TEKS BACAAN>
Mengenal Biografi imam Syai’i

Detikkasus.com | Risalah Islami

Mari Mengenal Muhammad bin Idris bin Al-‘Abbas bin ‘Utsman bin Syaafi’ bin As-Saaib bin ‘Ubaid bin ‘Abd Yaziid bin Haasyim bin Al-Muthollib bin ‘Abdi Manaaf

Beliau sudah sangat dikenal di negeri kita.
Namun sedikit yang mengenal beliau lebih dekat.
Beliau juga memiliki banyak murid yang menyebarkan madzhab beliau. Dan murid-murid tersebut ada yang di Iraq yang menukil pendapat qodim (lama) dari beliau, juga ada yang di Mesir yang menukil pendapat jadid (baru).

Sesungguhnya diantara tanda Alloh Tabarokalloh wa Ta’ala menghendaki kebaikan bagi hamba-Nya adalah Alloh Tabarokalloh wa Ta’ala menjadikannya cinta dengan ilmu. Nabi shollallohu ‘alaihi wa sallam bersabda :

مَنْ يُرِدِ اللهُ بِهِ خَيْرًا يُفَقِّهْهُ فِي الدِّيْنِ

“Barang siapa yang Alloh kehendaki kebaikan baginya maka Alloh akan menjadikannya faqih/faham tentang agama”
(HR Al-Bukhari)

Dan diantara keagungan agama ini Alloh Tabarokalloh wa Ta’la telah menjadikan adanya para imam yang memikul ilmu agama, yang menjelaskan kepada umat tentang urusan agama.
Merekalah cahaya yang menerangi jalan menuju kebaikan.

DATA YANG DISEDIAKAN>

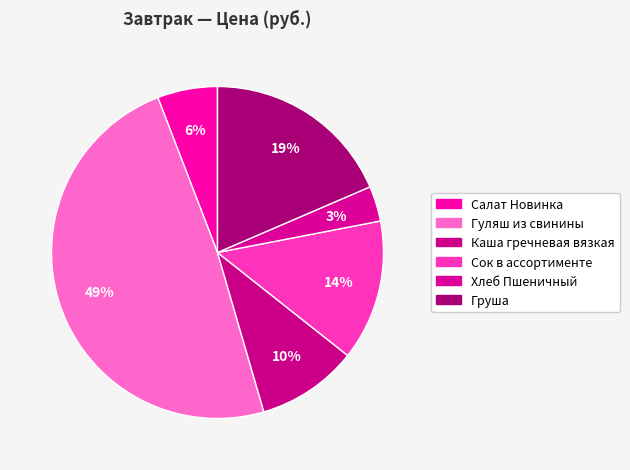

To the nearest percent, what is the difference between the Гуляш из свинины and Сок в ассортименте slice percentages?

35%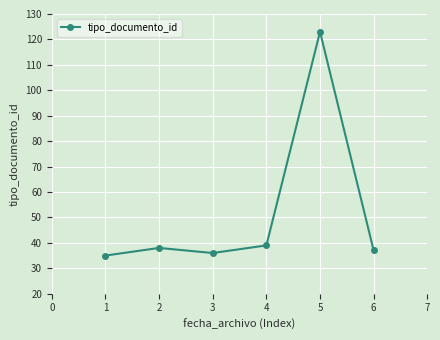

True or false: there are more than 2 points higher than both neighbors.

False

PETUNJUK PENGERJAAN>
1) Tulis ulang teks bacaan dari "Detikkasus.com | Risalah" sampai "pendapat jadid (baru).", lalu tukar "madzhab" dengan "ajaran".
2) Jawablah pertanyaan berikut berdasarkan teks bacaan.
(a) Di negeri mana murid yang menukil pendapat jadid berada?
(b) Siapa yang meriwayatkan hadis yang dikutip dalam teks?
(c) Para imam yang memikul ilmu agama disebut sebagai apa?
Baris-baris data tidak dipakai sama sekali di bagian ini.

KUNCI JAWABAN>
1)
Detikkasus.com | Risalah Islami

Mari Mengenal Muhammad bin Idris bin Al-‘Abbas bin ‘Utsman bin Syaafi’ bin As-Saaib bin ‘Ubaid bin ‘Abd Yaziid bin Haasyim bin Al-Muthollib bin ‘Abdi Manaaf

Beliau sudah sangat dikenal di negeri kita.
Namun sedikit yang mengenal beliau lebih dekat.
Beliau juga memiliki banyak murid yang menyebarkan ajaran beliau. Dan murid-murid tersebut ada yang di Iraq yang menukil pendapat qodim (lama) dari beliau, juga ada yang di Mesir yang menukil pendapat jadid (baru).

2)
(a) Di Mesir.
(b) Al-Bukhari.
(c) Cahaya yang menerangi jalan menuju kebaikan.